The EBRD will provide Budapest Airport Zrt. with a senior note of €100 million. This is part of an overall financing package worth up to €1.32 billion – split between a privately placed senior note facility of €525 million and a banking facility of €795 million – to amend and extend existing debt facilities maturing at the end of 2019 and 2020.

Budapest Airport is ultimately owned by the international investors’ group AviAlliance GmbH with 55.44 per cent (owned by PSP Investments); Malton Investments with 23.33 per cent (owned by GIC Infra Ltd); and CDPQ with 21.23 per cent. The airport operator holds a 75-year concession to upgrade, operate and manage the Ferenc Liszt International Airport. In 2016 the airport registered almost 11.5 million passengers. Hungary’s efforts to boost the number of tourists visiting the country are expected to benefit the future utilisation of the airport.

Sue Barrett, EBRD Director, Transport, said: “We are very pleased to join this effort and support this flagship project for Hungary. The package will encourage the introduction of new capital market structures for mature infrastructure projects, develop secondary market transactions for public-private partnership projects attracting leading institutional investors and allow – last, but not least – customers of Budapest Airport to benefit from an improved operating performance.”

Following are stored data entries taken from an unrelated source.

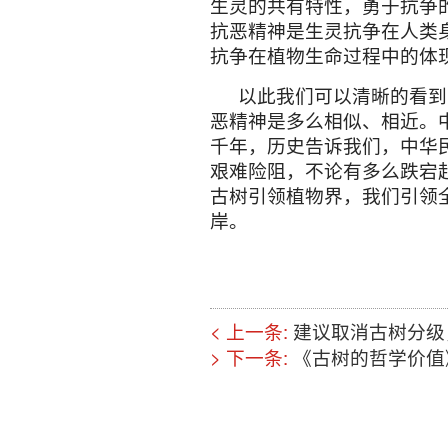
树成为爱国主义教育基地。
民族精神，民族气节和对民
于世界民族之林，这就是古
通过古树文化，认识古树
树，尊重古树，认真探讨古
探索。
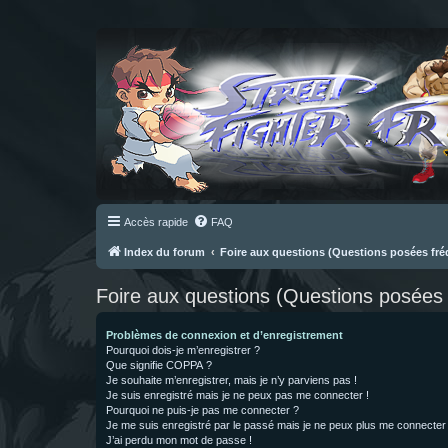
Accès rapide
FAQ
Index du forum
Foire aux questions (Questions posées f
Foire aux questions (Questions posée
Problèmes de connexion et d’enregistrement
Pourquoi dois-je m’enregistrer ?
Que signifie COPPA ?
Je souhaite m’enregistrer, mais je n’y parviens pas !
Je suis enregistré mais je ne peux pas me connecter !
Pourquoi ne puis-je pas me connecter ?
Je me suis enregistré par le passé mais je ne peux plus me connecter
J’ai perdu mon mot de passe !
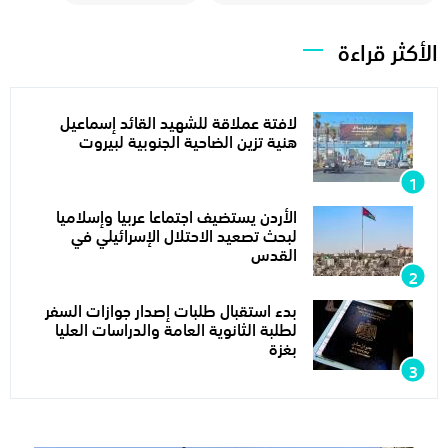
الأكثر قراءة
لافتة عملاقة للشهيد القائد إسماعيل
هنية تزين الضاحية الجنوبية لبيروت
الأردن يستضيف اجتماعا عربيا وإسلاميا
لبحث تصعيد الاحتلال الإسرائيلي في
القدس
بدء استقبال طلبات إصدار جوازات السفر
لطلبة الثانوية العامة والدراسات العليا
بغزة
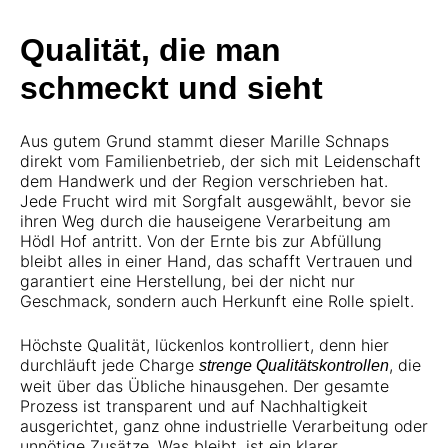
Qualität, die man
schmeckt und sieht
Aus gutem Grund stammt dieser Marille Schnaps
direkt vom Familienbetrieb, der sich mit Leidenschaft
dem Handwerk und der Region verschrieben hat.
Jede Frucht wird mit Sorgfalt ausgewählt, bevor sie
ihren Weg durch die hauseigene Verarbeitung am
Hödl Hof antritt. Von der Ernte bis zur Abfüllung
bleibt alles in einer Hand, das schafft Vertrauen und
garantiert eine Herstellung, bei der nicht nur
Geschmack, sondern auch Herkunft eine Rolle spielt.
Höchste Qualität, lückenlos kontrolliert, denn hier
durchläuft jede Charge
, die
strenge Qualitätskontrollen
weit über das Übliche hinausgehen. Der gesamte
Prozess ist transparent und auf Nachhaltigkeit
ausgerichtet, ganz ohne industrielle Verarbeitung oder
unnötige Zusätze. Was bleibt, ist ein klarer,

Since the beginning of its operations in Hungary, the EBRD has invested over €2.9 billion in some 175 projects in the country. Strengthening infrastructure development and local capital markets are among the Bank’s priorities in accordance with its concept of transition qualities, which says that successful and sustainable economies must be competitive, resilient, green, well-governed, integrated and inclusive.